A 20-year population study of individuals with porphyrin metabolism disorders is yielding insights into the mechanisms and genetics of these diseases. Porphyrin metabolism disorders result from inherited or acquired deficiencies in the activities of various enzymes in the heme biosynthetic pathway. (Porphyrins are pigments, which include heme and bile.) CPMC is one of the few centers in this country studying and treating the diseases, says Dr. Maureen B. Poh-Fitzpatrick, P&S professor of dermatology at St. Luke's-Roosevelt Hospital Center.

Dr. Poh-Fitzpatrick is particularly interested in erythropoietic protoporphyria, a disorder that begins in childhood and is characterized by cutaneous photosensitivity of the immediate type and dysfunction of the bone marrow and hepato-biliary systems. In individuals with this condition, protoporphyrin--which is a photo-excitable chemical--builds up in the skin, causing oxidative damage when the skin is exposed to sunlight.

In addition to the population study, Dr. Poh-Fitzpatrick is searching for the genetic mutations behind the disorders. So far, many of the known mutations have been identified by her lab.

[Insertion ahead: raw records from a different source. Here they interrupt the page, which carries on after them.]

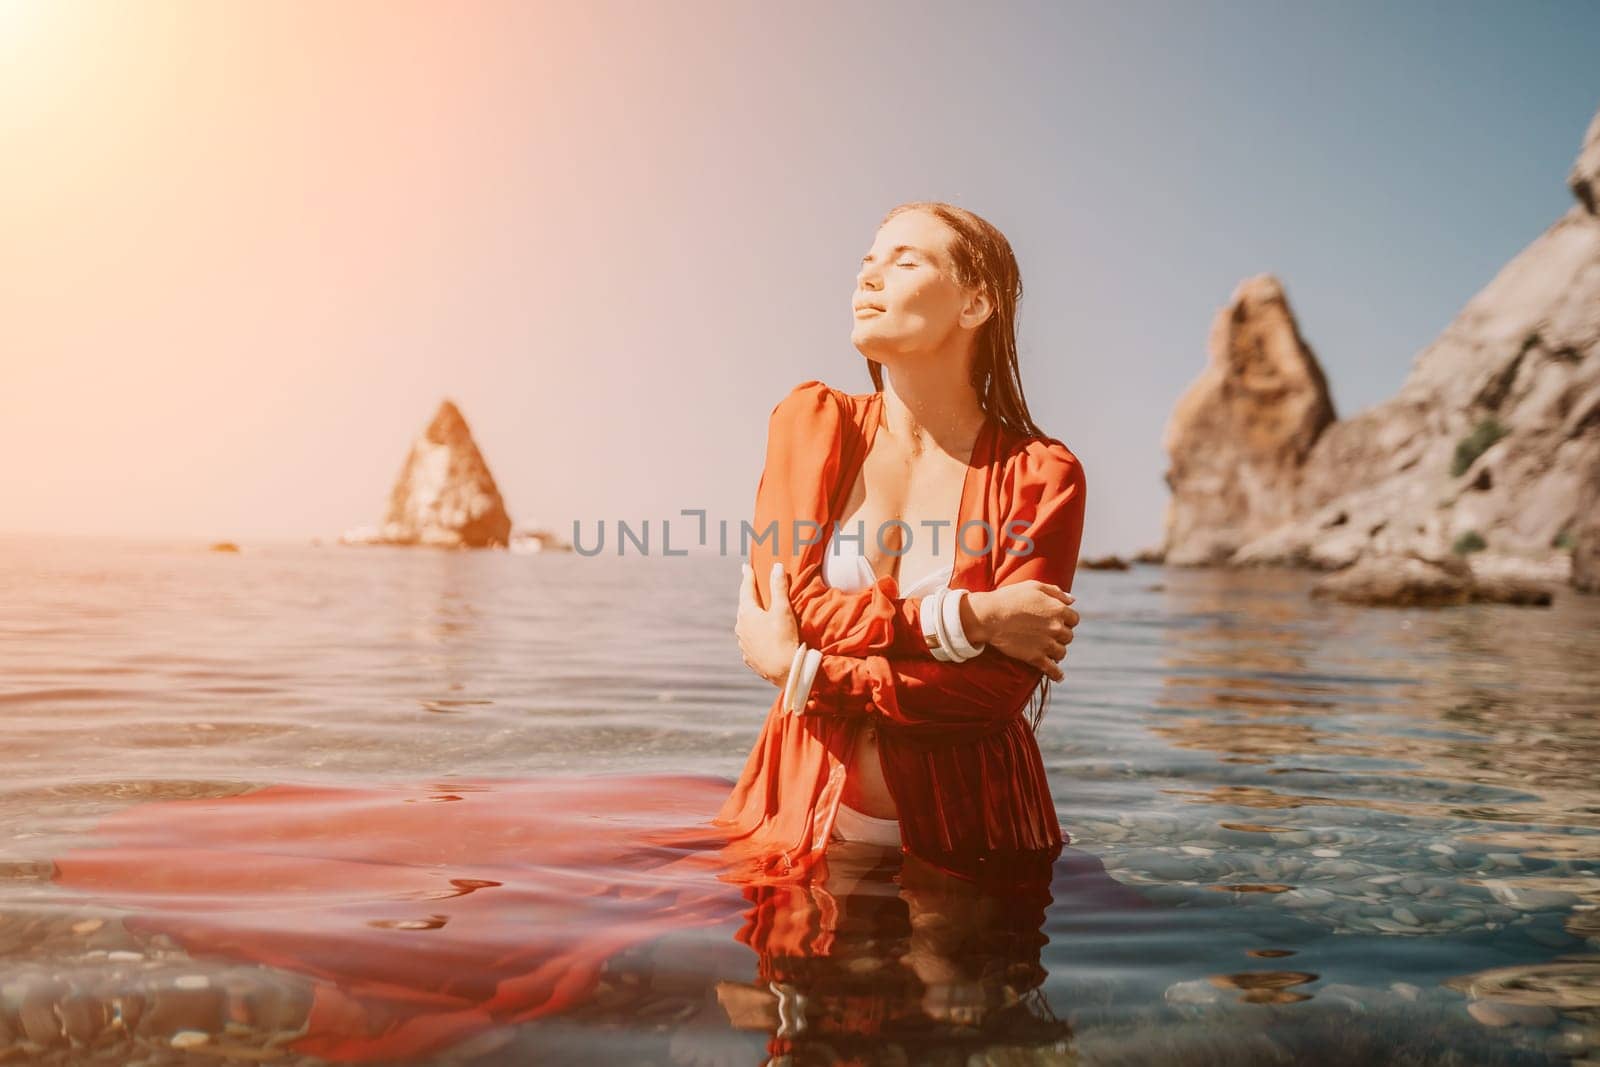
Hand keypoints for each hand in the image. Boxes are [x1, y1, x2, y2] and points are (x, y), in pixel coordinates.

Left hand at [735, 562, 800, 686]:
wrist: (784, 672)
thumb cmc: (784, 638)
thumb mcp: (783, 610)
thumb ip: (779, 587)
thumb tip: (776, 567)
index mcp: (747, 613)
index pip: (746, 589)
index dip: (748, 577)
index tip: (746, 567)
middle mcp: (741, 627)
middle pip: (744, 607)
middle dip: (749, 597)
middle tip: (751, 588)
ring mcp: (743, 643)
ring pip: (746, 625)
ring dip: (751, 617)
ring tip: (757, 612)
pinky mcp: (749, 657)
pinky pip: (750, 641)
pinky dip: (754, 635)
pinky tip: (760, 636)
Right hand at [964, 581, 1077, 681]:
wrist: (989, 616)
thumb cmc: (1009, 598)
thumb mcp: (1033, 586)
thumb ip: (1055, 592)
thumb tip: (1072, 600)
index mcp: (1058, 609)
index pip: (1074, 619)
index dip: (1067, 620)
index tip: (1059, 622)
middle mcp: (1056, 627)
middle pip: (1068, 636)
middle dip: (1061, 635)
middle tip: (1050, 635)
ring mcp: (1046, 644)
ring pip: (1061, 652)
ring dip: (1057, 651)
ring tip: (1050, 651)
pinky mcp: (1035, 657)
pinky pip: (1052, 669)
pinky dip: (1057, 674)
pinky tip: (1059, 676)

Dr. Vincent A. DeLeo is studying the effect of short- and long-wave ultraviolet (UV) radiation on signal transduction in cells. "Our work has looked at what UV radiation can do to phospholipases, protein kinases, and epidermal growth factor," says Dr. DeLeo, associate professor and vice chair of dermatology at P&S and director of the dermatology service at St. Luke's-Roosevelt. Dr. DeLeo was also instrumental in developing an assay that reduces the need to test the skin irritation potential of certain consumer products on animals.